I have been using Flux to model a NN which has a loss function dependent on its own NN output and other functions that contains functions also dependent on the output of the NN, in a sort of recurrent way. My data is just a regular grid of points. I have made improvements on my original code based on a previous answer found here.

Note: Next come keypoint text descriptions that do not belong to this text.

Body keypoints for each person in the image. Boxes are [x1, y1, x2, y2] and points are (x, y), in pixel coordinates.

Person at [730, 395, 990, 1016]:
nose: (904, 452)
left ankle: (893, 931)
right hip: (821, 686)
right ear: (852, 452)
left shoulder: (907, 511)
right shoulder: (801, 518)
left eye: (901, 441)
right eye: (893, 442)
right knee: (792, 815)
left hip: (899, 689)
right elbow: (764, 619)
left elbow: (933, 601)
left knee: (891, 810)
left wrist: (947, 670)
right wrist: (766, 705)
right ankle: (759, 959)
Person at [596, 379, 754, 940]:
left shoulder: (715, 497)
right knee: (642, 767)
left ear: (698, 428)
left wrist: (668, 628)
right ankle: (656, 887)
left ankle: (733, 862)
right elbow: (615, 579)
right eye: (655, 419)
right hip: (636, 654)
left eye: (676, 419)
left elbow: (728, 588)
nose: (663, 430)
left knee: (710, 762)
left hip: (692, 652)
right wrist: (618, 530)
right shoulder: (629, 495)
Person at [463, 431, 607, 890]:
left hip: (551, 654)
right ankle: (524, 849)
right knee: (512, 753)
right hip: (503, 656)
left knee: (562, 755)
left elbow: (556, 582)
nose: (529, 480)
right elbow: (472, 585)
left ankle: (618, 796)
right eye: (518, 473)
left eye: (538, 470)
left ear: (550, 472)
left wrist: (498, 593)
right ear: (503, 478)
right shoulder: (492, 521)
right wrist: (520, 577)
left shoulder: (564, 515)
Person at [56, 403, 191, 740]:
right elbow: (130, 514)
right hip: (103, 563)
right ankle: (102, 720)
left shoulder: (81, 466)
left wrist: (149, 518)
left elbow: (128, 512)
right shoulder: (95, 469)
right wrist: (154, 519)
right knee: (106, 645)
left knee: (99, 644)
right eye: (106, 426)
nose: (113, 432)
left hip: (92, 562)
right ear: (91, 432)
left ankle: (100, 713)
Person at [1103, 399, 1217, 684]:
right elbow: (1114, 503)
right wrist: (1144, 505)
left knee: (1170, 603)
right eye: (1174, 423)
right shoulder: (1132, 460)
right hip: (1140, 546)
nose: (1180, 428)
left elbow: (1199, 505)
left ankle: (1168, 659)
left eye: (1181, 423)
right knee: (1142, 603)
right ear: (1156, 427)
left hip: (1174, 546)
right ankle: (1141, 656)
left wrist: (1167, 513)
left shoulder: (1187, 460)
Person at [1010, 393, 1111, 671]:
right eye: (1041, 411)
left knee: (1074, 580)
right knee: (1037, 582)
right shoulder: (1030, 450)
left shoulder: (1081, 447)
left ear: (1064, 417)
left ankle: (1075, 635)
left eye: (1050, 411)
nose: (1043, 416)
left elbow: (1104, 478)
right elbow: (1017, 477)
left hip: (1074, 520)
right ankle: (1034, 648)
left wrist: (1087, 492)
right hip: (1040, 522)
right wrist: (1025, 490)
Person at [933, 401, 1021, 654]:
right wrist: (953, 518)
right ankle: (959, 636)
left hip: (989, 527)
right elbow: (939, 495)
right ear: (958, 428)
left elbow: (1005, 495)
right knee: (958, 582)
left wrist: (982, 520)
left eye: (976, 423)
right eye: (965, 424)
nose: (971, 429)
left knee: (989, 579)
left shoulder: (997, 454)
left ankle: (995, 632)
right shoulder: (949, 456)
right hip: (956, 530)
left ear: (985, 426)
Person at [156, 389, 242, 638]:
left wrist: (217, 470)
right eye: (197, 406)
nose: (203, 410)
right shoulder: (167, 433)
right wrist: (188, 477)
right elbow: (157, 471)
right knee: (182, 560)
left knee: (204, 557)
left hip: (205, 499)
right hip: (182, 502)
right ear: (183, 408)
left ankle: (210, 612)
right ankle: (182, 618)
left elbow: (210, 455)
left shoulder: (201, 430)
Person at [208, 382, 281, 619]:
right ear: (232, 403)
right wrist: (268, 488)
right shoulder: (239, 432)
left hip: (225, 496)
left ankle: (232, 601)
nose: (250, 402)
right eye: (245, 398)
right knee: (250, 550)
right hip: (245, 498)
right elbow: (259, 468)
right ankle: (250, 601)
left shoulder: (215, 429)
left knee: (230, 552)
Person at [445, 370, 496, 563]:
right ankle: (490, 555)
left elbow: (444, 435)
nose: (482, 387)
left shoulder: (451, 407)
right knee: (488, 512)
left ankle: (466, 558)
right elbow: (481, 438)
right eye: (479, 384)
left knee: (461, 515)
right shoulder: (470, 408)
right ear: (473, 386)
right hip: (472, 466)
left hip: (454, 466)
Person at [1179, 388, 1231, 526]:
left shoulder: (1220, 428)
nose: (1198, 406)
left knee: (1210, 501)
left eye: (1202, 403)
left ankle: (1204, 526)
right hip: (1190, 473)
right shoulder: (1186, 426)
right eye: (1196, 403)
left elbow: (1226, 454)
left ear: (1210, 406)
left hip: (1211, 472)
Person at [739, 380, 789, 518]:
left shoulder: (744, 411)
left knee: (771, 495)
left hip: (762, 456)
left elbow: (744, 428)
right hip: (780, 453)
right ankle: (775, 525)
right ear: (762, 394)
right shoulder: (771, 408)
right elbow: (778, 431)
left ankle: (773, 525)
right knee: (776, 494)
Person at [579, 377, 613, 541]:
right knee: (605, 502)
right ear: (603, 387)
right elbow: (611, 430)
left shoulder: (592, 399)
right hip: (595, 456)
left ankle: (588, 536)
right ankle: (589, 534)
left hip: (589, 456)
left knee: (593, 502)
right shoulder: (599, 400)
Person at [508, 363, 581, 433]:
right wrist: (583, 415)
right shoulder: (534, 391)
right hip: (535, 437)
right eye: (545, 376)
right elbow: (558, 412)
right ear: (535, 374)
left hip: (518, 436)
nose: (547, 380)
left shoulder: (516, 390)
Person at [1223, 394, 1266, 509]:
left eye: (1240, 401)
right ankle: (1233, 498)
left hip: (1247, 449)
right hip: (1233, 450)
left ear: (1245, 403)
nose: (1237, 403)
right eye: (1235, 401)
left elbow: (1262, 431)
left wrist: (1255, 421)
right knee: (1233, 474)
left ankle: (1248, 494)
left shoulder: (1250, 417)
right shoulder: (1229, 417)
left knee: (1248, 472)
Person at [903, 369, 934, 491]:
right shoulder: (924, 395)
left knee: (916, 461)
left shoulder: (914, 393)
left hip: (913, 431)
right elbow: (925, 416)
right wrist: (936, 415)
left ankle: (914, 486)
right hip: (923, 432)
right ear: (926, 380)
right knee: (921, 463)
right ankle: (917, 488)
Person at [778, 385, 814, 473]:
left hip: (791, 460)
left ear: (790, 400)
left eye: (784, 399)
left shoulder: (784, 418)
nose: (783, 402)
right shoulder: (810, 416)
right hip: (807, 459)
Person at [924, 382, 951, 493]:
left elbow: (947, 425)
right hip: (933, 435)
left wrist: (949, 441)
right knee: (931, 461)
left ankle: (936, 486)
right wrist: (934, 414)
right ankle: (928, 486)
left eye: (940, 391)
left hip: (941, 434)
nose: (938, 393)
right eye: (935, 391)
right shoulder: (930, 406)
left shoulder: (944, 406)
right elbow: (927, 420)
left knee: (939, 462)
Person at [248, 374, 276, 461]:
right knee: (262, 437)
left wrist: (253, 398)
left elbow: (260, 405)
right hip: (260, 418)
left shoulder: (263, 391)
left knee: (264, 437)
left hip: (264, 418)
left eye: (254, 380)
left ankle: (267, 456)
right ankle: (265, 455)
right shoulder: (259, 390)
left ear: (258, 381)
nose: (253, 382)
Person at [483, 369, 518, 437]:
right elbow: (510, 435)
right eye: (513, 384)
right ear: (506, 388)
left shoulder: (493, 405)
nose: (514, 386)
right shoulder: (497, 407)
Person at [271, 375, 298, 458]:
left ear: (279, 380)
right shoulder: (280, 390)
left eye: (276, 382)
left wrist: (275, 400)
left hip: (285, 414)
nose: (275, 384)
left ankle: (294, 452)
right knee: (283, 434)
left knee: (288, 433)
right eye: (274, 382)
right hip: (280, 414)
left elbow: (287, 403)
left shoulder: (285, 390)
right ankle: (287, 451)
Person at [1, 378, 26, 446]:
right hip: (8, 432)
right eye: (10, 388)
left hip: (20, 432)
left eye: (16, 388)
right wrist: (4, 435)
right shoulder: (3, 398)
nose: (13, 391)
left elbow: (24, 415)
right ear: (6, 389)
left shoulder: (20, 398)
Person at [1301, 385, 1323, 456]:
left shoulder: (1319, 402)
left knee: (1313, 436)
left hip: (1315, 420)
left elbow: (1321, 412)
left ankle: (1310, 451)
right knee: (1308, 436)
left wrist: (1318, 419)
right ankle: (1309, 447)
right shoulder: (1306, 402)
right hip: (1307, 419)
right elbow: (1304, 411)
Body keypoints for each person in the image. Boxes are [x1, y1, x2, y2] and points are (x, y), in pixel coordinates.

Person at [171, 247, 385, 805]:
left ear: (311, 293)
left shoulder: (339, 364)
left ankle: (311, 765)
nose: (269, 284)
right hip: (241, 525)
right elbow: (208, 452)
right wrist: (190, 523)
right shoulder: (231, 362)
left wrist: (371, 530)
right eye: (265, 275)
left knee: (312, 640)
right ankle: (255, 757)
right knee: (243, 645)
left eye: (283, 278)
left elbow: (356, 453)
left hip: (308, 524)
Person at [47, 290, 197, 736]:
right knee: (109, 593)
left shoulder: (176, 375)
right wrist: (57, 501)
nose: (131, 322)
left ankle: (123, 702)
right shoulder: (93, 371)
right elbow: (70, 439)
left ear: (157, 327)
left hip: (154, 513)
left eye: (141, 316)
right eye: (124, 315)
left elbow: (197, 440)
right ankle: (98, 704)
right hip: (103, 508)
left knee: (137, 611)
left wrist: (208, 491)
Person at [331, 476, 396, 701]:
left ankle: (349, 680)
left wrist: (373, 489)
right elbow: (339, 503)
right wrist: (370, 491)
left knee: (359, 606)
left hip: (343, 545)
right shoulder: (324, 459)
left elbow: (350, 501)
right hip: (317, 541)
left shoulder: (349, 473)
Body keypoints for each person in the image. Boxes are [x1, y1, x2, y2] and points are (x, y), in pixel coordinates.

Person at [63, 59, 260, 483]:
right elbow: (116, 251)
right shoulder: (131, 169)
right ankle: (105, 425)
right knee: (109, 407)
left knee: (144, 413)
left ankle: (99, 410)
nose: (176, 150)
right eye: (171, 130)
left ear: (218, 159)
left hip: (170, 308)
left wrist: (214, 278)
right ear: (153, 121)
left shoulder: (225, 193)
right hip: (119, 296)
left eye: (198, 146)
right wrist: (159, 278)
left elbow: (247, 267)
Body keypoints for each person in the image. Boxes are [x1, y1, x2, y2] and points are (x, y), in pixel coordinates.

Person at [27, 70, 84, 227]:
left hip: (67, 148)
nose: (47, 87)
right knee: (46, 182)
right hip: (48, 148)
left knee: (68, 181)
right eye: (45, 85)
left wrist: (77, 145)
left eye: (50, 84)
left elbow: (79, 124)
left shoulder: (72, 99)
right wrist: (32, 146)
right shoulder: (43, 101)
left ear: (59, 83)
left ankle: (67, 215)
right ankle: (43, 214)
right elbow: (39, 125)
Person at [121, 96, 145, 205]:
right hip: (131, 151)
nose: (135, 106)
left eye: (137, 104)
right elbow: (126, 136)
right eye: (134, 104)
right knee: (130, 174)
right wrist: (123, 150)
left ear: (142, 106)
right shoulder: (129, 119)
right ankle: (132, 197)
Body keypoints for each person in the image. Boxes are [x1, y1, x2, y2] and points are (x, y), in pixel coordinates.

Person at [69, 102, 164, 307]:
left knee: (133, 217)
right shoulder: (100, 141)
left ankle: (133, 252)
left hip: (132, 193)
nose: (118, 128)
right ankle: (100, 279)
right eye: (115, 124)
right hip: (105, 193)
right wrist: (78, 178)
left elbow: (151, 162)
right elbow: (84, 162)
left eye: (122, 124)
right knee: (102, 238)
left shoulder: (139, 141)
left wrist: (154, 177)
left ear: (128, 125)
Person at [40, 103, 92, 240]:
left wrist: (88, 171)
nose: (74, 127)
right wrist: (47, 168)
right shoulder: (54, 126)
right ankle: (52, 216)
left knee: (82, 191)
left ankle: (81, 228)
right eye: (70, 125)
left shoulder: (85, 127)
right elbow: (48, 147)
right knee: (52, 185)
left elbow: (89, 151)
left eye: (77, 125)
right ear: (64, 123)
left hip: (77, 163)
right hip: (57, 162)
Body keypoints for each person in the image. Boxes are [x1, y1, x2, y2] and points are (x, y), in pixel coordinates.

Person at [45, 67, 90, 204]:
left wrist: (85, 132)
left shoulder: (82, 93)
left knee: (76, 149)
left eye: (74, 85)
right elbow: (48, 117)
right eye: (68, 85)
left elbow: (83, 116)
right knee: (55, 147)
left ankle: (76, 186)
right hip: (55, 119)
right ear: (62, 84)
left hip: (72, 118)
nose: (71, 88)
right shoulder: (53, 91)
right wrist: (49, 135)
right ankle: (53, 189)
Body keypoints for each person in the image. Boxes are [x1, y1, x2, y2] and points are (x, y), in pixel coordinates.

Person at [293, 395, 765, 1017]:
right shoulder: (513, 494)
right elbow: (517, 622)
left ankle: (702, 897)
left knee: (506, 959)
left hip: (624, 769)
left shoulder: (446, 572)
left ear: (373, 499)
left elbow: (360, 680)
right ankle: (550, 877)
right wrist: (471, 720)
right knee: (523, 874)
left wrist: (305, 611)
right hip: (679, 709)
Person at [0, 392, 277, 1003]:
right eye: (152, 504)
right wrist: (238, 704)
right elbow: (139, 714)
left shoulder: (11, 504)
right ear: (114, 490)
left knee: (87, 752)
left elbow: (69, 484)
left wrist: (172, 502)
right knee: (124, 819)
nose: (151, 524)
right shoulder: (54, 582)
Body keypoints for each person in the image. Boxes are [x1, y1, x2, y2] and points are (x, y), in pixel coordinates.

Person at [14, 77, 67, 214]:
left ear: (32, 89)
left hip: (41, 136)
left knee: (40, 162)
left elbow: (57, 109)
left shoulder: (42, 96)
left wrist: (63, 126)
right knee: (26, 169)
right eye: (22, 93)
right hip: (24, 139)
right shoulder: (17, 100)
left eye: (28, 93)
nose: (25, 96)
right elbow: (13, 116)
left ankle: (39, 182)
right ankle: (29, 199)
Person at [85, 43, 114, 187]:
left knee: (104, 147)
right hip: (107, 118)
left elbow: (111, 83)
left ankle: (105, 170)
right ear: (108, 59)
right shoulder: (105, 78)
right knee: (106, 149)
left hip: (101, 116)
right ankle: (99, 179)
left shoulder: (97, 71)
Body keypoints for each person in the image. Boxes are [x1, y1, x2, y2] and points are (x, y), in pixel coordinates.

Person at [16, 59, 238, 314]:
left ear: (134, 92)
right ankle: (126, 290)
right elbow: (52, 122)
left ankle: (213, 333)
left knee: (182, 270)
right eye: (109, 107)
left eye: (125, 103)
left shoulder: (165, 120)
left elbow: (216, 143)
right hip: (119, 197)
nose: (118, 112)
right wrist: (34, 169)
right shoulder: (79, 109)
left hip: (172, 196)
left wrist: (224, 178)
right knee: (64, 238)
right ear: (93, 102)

I have been dueling with my code for a couple of weeks now, and even though it seems to be a common type of problem structure (I have seen some folks from Physics Informed NNs constructing similar problems), I am not sure why my loss function is not passing a certain threshold during training. I wonder if my code is actually doing what I want.

Here it is:

using Flux, ForwardDiff

#Data
time = repeat(collect(0.1:0.4:4), inner=1, outer=5)
ic = repeat(collect(0.1:0.2:0.9), inner=1, outer=10)

#Problem parameters
α = 2; C = 1; β = 0.5; P = 1; π₀ = 0.5

#Hidden layer length
len_hidden = 5

#NNs
#These are the three functions I want to approximate. 
#They map time and ic to a real
NNₓ = Chain(Dense(2,len_hidden,relu),Dense(len_hidden,1)) 
NNp = Chain(Dense(2,len_hidden,relu),Dense(len_hidden,1))
NNᵤ = Chain(Dense(2,len_hidden,relu),Dense(len_hidden,1,))

#Optimizer
opt = ADAM(0.001, (0.9, 0.999))

#Parameters
Θ = params(NNₓ,NNp,NNᵤ)

#Training
L=[]
K=1000 #How many times I call the optimization update
for k in 1:K
    
    #Get the NN's and create one function for each 
    x(i,j) = NNₓ([i,j])[1] 
    p(i,j) = NNp([i,j])[1]
    u(i,j) = NNᵤ([i,j])[1]
    
    #Hamiltonians
    #These are also functions of the two inputs, and also contain the 3 approximations 
    #as above, x, p and u
    dHdx(i,j) = α*u(i,j) + (1 - x(i,j))*β*p(i,j)*(P*u(i,j) - π₀) - x(i,j)*β*p(i,j)*(P*u(i,j) - π₀) #Ok
    dHdp(i,j) = (1 - x(i,j))*x(i,j)*β*(P*u(i,j) - π₀) #Ok 
    dHdu(i,j) = α*x(i,j) - 2*C*u(i,j) + P*p(i,j)*β*x(i,j)*(1 - x(i,j)) #Ok

    #Here I want to compute the time derivatives of x and p
    #Since they are derivatives wrt the inputs, I am computing the AutoDiff for each with 
    #respect to the input relative to time
    dxdt(i,j) = ForwardDiff.derivative(j -> x(i,j),j)
    dpdt(i,j) = ForwardDiff.derivative(j -> p(i,j),j)
        
    #Loss function, computing for all points in the "grid" at once
    loss(ic,time) = sum((dHdp.(ic,time) .- dxdt.(ic,time)).^2 .+ (dpdt.(ic,time) .+ dHdx.(ic,time)).^2 .+ (dHdu.(ic,time)).^2 .+ (x.(ic,0) .- ic).^2 .+ (p.(ic,4) .- 1).^2)
        
    grad = Flux.gradient(Θ) do
    loss(ic,time) 
    end

    Flux.Optimise.update!(opt, Θ, grad)
end

The loss function decreases down to a threshold and increases after that. Even still, the variable u is far from behaving like I expected. I know the parameters are being update, but I suspect that either the auto differentiation procedure is not working as I intended or the insertion of these equations within the for loop is not enabling computation to happen in the order that it should.

ANY comments/inputs/criticisms are welcome. Thank you!

Did you ever find a solution to this?

I would be really interested, since I am looking at a similar problem. I also want to use the gradient of the neural network as part of the loss function.